= Beginning of Section =

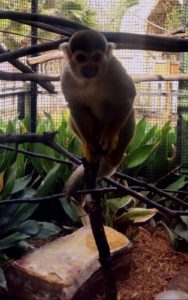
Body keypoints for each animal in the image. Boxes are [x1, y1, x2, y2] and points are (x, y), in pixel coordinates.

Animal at [60, 29, 135, 197]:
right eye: (81, 58)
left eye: (96, 58)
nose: (89, 67)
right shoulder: (66, 75)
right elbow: (76, 107)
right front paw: (89, 145)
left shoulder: (113, 66)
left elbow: (126, 98)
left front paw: (109, 136)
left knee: (129, 111)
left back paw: (115, 155)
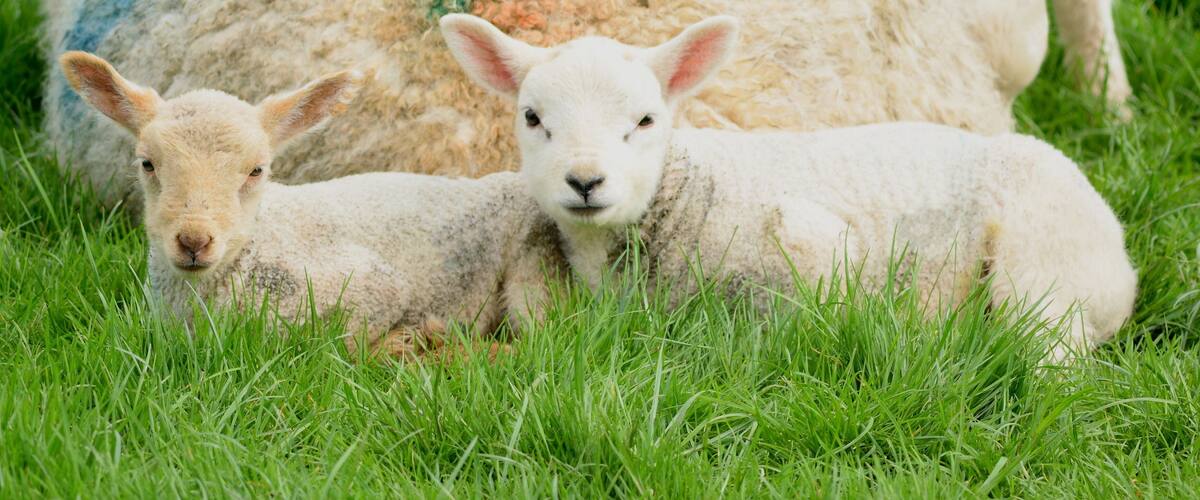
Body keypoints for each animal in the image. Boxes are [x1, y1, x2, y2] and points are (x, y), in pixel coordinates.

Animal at [58, 51, 566, 359]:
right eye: (147, 163)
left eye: (257, 170)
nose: (194, 240)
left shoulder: (376, 287)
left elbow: (344, 344)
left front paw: (405, 343)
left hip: (535, 266)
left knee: (541, 343)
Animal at [440, 14, 1138, 363]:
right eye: (532, 118)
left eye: (645, 120)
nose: (586, 181)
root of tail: (1121, 259)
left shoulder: (820, 247)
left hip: (1046, 270)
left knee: (1053, 355)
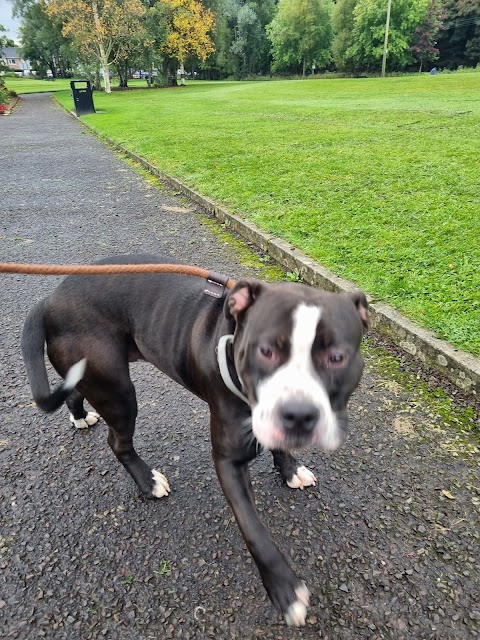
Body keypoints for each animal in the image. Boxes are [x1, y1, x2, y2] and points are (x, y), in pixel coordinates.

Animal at [21, 255, 368, 624]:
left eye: (337, 357)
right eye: (265, 351)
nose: (299, 414)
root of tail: (51, 300)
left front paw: (290, 469)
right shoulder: (228, 461)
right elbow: (254, 531)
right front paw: (285, 590)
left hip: (92, 377)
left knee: (74, 392)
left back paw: (80, 416)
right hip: (118, 392)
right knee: (118, 442)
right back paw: (147, 482)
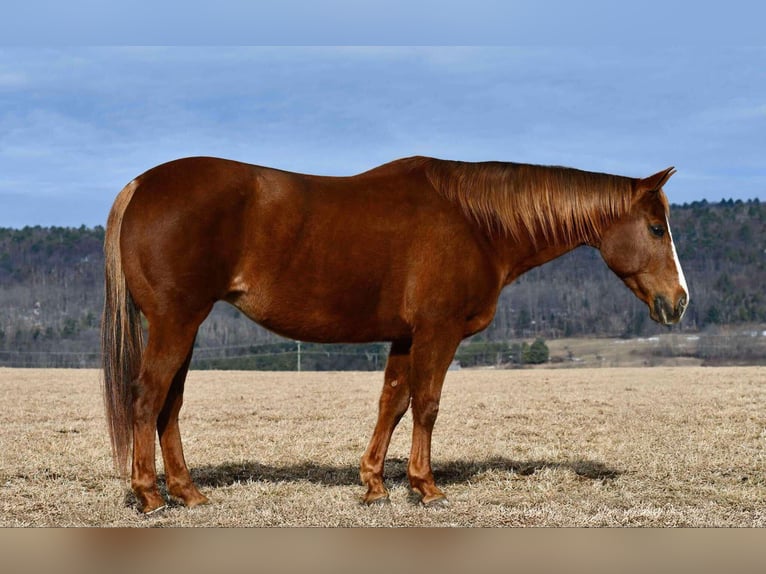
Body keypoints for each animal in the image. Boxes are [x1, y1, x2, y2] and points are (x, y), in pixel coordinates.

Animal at [102, 156, 688, 512]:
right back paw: (150, 496)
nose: (678, 302)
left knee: (169, 406)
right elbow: (426, 404)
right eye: (656, 228)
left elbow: (393, 403)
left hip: (185, 326)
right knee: (147, 398)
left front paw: (375, 484)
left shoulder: (406, 337)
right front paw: (425, 487)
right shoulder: (438, 331)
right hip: (176, 322)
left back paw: (188, 492)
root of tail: (140, 185)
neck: (475, 222)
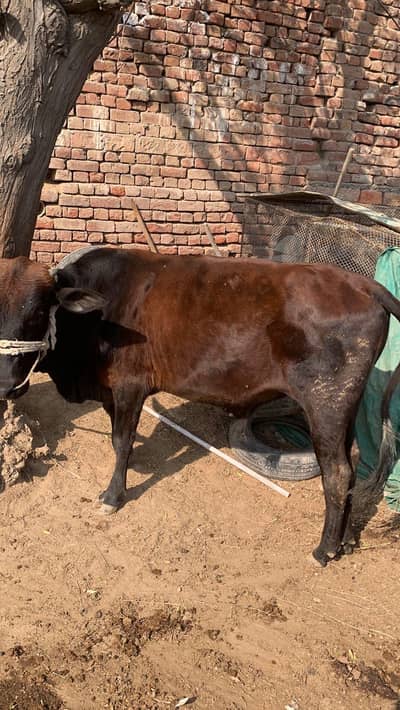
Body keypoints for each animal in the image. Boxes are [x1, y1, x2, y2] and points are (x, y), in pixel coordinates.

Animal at [0, 246, 399, 567]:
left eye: (39, 312)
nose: (6, 384)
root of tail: (359, 283)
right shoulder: (112, 393)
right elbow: (121, 439)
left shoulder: (130, 385)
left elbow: (121, 441)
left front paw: (113, 496)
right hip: (345, 409)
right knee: (351, 470)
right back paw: (345, 541)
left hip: (325, 404)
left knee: (338, 473)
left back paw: (324, 550)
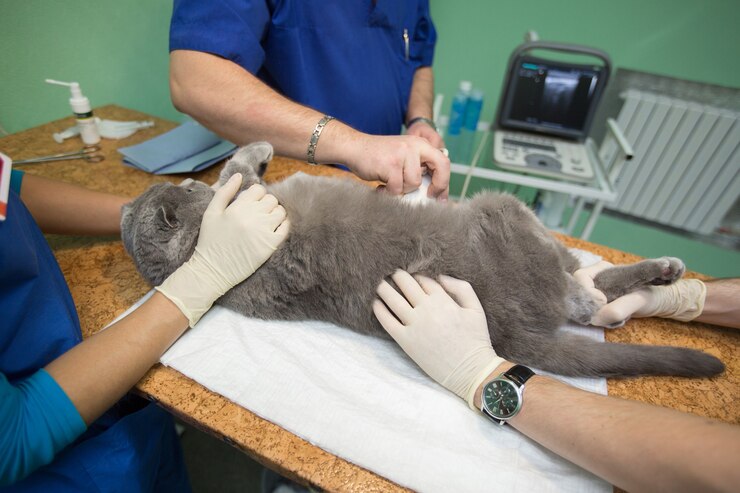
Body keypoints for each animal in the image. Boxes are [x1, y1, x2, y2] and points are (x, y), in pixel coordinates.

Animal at [121, 141, 724, 376]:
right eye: (184, 188)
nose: (128, 203)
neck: (195, 252)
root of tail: (509, 334)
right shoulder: (241, 195)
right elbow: (237, 167)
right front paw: (259, 151)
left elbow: (240, 165)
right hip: (504, 210)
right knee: (582, 294)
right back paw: (614, 284)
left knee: (589, 283)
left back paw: (664, 274)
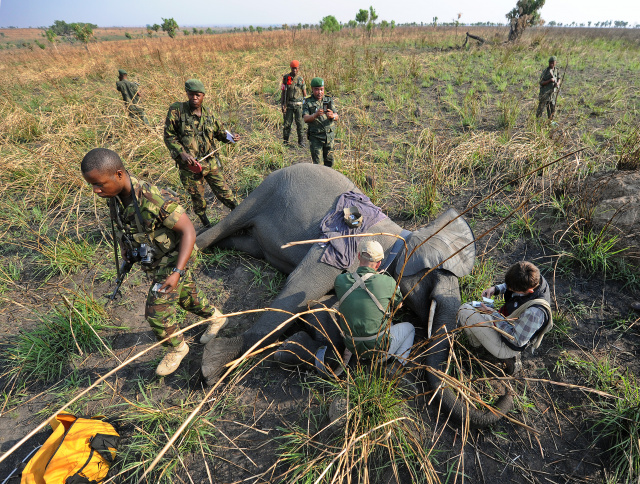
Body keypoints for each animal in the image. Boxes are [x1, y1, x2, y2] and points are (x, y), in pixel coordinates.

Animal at [198, 164, 512, 428]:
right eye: (433, 281)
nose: (502, 390)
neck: (402, 236)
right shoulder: (339, 247)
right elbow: (300, 288)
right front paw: (215, 365)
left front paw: (299, 343)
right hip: (266, 189)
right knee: (224, 226)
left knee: (244, 241)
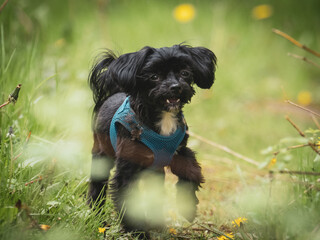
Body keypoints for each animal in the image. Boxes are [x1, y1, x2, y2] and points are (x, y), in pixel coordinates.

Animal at [87, 44, 218, 235]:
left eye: (185, 73)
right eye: (154, 76)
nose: (175, 87)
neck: (162, 117)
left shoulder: (181, 152)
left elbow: (192, 174)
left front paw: (187, 207)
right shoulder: (126, 169)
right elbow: (129, 199)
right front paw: (138, 232)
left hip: (154, 172)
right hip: (101, 153)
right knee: (97, 184)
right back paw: (96, 214)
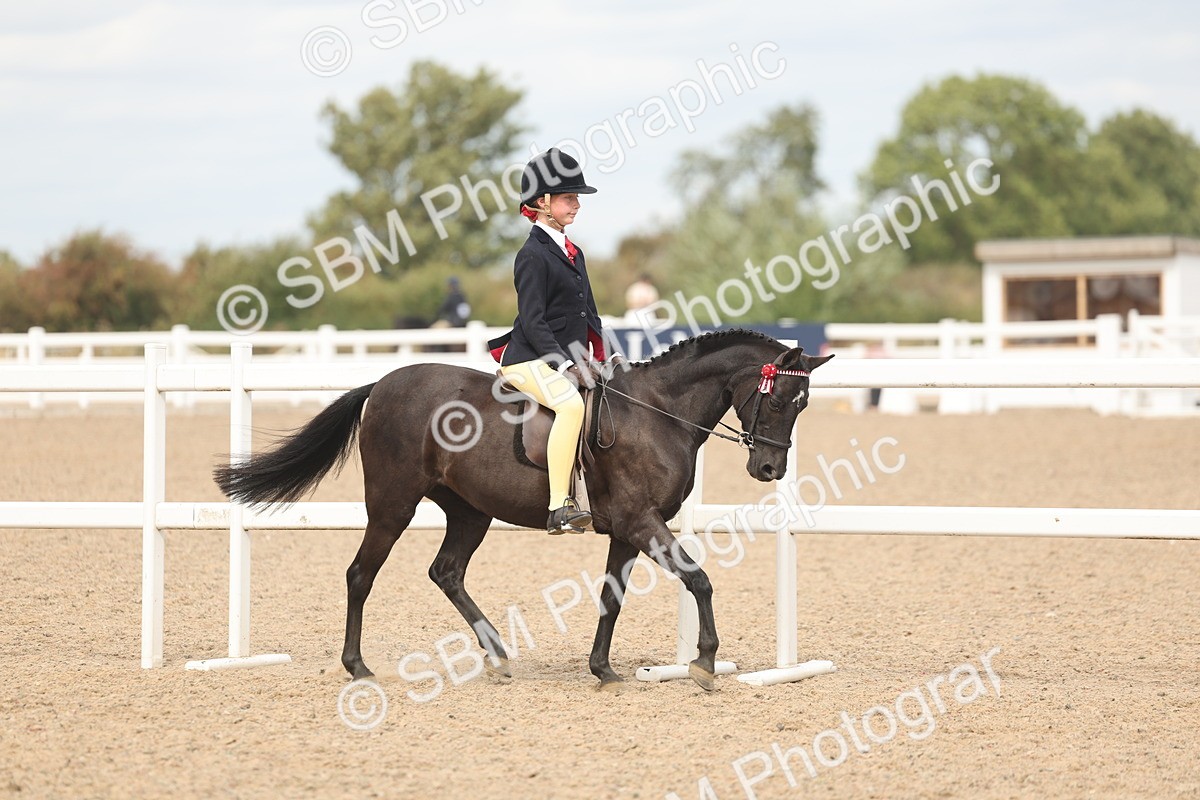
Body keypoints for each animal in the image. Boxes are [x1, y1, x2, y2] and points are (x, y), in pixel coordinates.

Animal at [213, 329, 832, 690]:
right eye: (779, 398)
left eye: (803, 404)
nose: (770, 470)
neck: (658, 411)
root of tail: (384, 382)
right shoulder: (642, 522)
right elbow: (699, 578)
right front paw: (704, 663)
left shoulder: (627, 529)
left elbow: (611, 597)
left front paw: (603, 670)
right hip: (393, 504)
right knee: (361, 573)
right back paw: (358, 666)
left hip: (469, 511)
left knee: (446, 572)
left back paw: (497, 655)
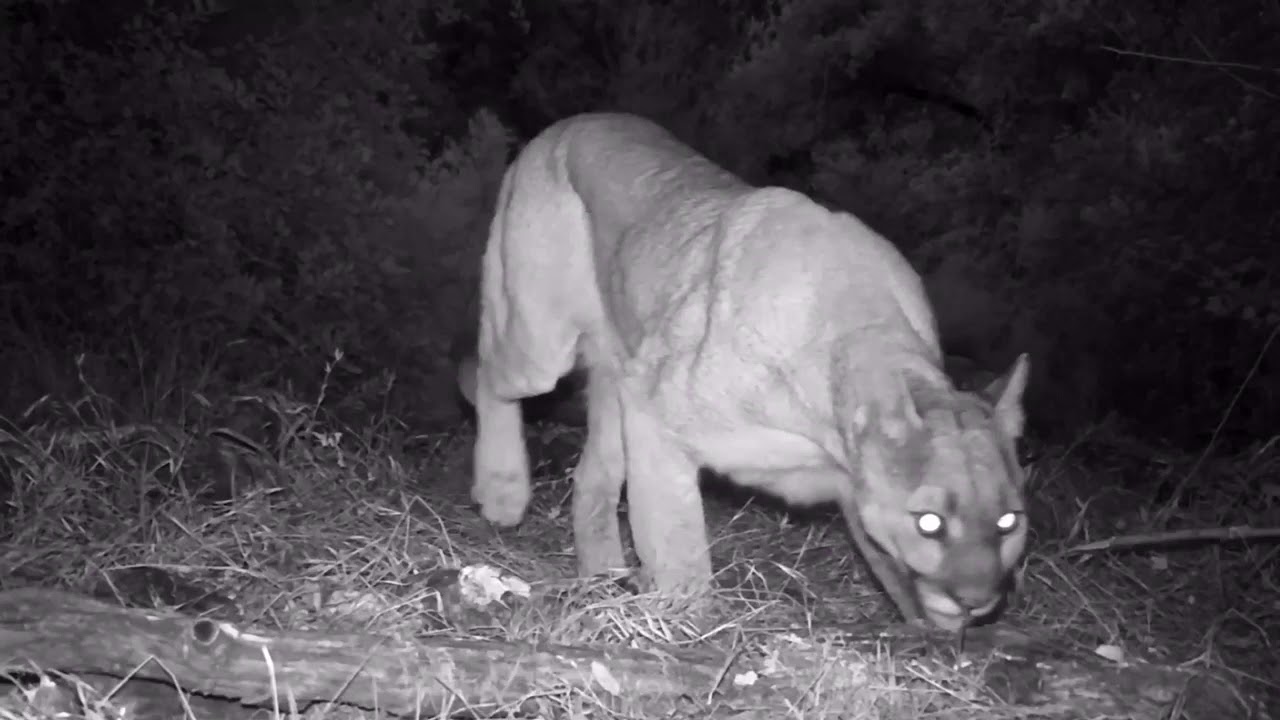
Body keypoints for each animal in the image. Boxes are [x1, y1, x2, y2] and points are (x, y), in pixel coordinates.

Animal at [457, 112, 1031, 631]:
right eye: (929, 522)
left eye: (1008, 522)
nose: (978, 600)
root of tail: (568, 123)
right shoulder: (655, 413)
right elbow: (677, 535)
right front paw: (685, 621)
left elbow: (889, 564)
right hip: (540, 344)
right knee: (480, 372)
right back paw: (504, 489)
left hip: (617, 369)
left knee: (591, 475)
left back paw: (602, 578)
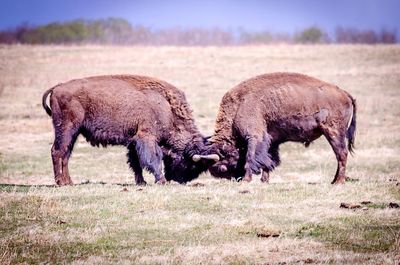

= End of Section =

_Task goal_
Give an exact copy of the data, and omit any pictures it holds.

_Solution for this exercise_
Body keypoints for each animal in the image. Boxes are [x1, y1, x2, y2] and points are (x, y), in pixel coordinates.

Animal at [60, 29, 135, 197]:
right eye: (81, 58)
left eye: (96, 58)
nose: (89, 67)
right shoulder: (66, 75)
right elbow: (76, 107)
right front paw: (89, 145)
left shoulder: (113, 66)
left elbow: (126, 98)
left front paw: (109, 136)
left knee: (129, 111)
left back paw: (115, 155)
Body keypoints for each animal in the image. Boxes are [x1, y1, x2, y2] and points are (x, y), in pixel coordinates.

Animal at [58, 51, 566, 359]:
right eye: (147, 163)
left eye: (257, 170)
nose: (194, 240)
left shoulder: (376, 287)
left elbow: (344, 344)
left front paw: (405, 343)
left hip: (535, 266)
left knee: (541, 343)
Animal at [440, 14, 1138, 363]:
right eye: (532, 118)
left eye: (645, 120)
nose: (586, 181)
root of tail: (1121, 259)
left shoulder: (820, 247)
left hip: (1046, 270)
left knee: (1053, 355)
Body keypoints for each animal in the image. Boxes are [x1, y1, x2, y2] and points are (x, y), in pixel coordinates.

Animal at [21, 255, 368, 624]:
left eye: (337, 357)
right eye: (265, 351)
nose: (299, 414)
root of tail: (51, 300)
left front paw: (290, 469)
right shoulder: (228, 461)
right elbow: (254, 531)
right front paw: (285, 590)
left hip: (92, 377)
left knee: (74, 392)
left back paw: (80, 416)
right hip: (118, 392)
right knee: (118, 442)
right back paw: (147, 482)
Body keypoints for each animal in the image. Boxes are [x1, y1, x2, y2] and points are (x, y), in pixel coordinates.

Animal at [102, 156, 688, 512]:
right back paw: (150, 496)
nose: (678, 302)
left knee: (169, 406)
right elbow: (426, 404)
right eye: (656, 228)
left elbow: (393, 403)
left hip: (185, 326)
right knee: (147, 398)
left front paw: (375, 484)
left shoulder: (406, 337)
right front paw: (425, 487)
right shoulder: (438, 331)
right hip: (176, 322)
left back paw: (188, 492)
root of tail: (140, 185)
neck: (475, 222)
Body keypoints for each animal in the image. Boxes are [x1, y1, x2, y2] and points are (x, y), in pixel coordinates.

Animal at [0, 246, 399, 567]:
left eye: (39, 312)
nose: (6, 384)
root of tail: (359, 283)
right shoulder: (112, 393)
right elbow: (121, 439)
left shoulder: (130, 385)
left elbow: (121, 441)
left front paw: (113, 496)
right hip: (345, 409)
right knee: (351, 470)
right back paw: (345, 541)
left hip: (325, 404)
left knee: (338, 473)
left back paw: (324, 550)
Body keypoints for each animal in the image. Boxes are [x1, y1, x2, y2] and points are (x, y), in pixel coordinates.

Animal at [121, 141, 724, 376]:
right eye: (184, 188)
nose: (128, 203)
neck: (195, 252)
root of tail: (509, 334)
right shoulder: (241, 195)
right elbow: (237, 167)
right front paw: (259, 151)
left elbow: (240, 165)
right hip: (504, 210)
right knee: (582, 294)
right back paw: (614, 284)
left knee: (589, 283)
left back paw: (664, 274)
Body keypoints for each animal in the image. Boxes are [x1, y1, x2, y2] and points are (x, y), in pixel coordinates.

Animal at [198, 164, 512, 428]:
right eye: (433, 281)
nose: (502, 390)
neck: (402, 236)
right shoulder: (339, 247)
right elbow: (300, 288)
right front paw: (215, 365)
left front paw: (299, 343)
right hip: (266, 189)
right knee: (224, 226)
left knee: (244, 241)
Body keypoints for each animal in the image. Boxes are [x1, y1, x2, y2] and points are (x, y), in pixel coordinates.

Animal at [87, 44, 218, 235]:
left eye: (185, 73)
right eye: (154, 76)
nose: (175, 87)
neck: (162, 117)
left shoulder: (181, 152)
left elbow: (192, 174)
left front paw: (187, 207)
right shoulder: (126, 169)
right elbow: (129, 199)
right front paw: (138, 232)
left hip: (154, 172)
right hip: (101, 153)
right knee: (97, 184)
right back paw: (96, 214)
Body keypoints for each animal in the image. Boxes are [x1, y1, x2, y2] and points are (x, y), in pixel coordinates.

Animal at [213, 329, 832, 690]:
right eye: (779, 398)
left eye: (803, 404)
nose: (770, 470)
neck: (658, 411)
root of tail: (384, 382)
right shoulder: (642, 522)
right elbow: (699, 578)
right front paw: (704, 663)
left shoulder: (627, 529)
left elbow: (611, 597)
left front paw: (603, 670)
right hip: (393, 504)
right knee: (361, 573)
right back paw: (358, 666)
left hip: (469, 511)
left knee: (446, 572)
left back paw: (497, 655)
Body keypoints for each animal in the image. Boxes are [x1, y1, x2, y2] and points are (x, y), in pixel coordinates.

Animal at [457, 112, 1031, 631]:
right eye: (929, 522)
left eye: (1008, 522)
nose: (978, 600)
root of tail: (568, 123)
right shoulder: (655, 413)
right elbow: (677, 535)
right front paw: (685, 621)
left elbow: (889, 564)
right hip: (540, 344)
right knee: (480, 372)
right back paw: (504, 489)
left hip: (617, 369)
left knee: (591, 475)
left back paw: (602, 578)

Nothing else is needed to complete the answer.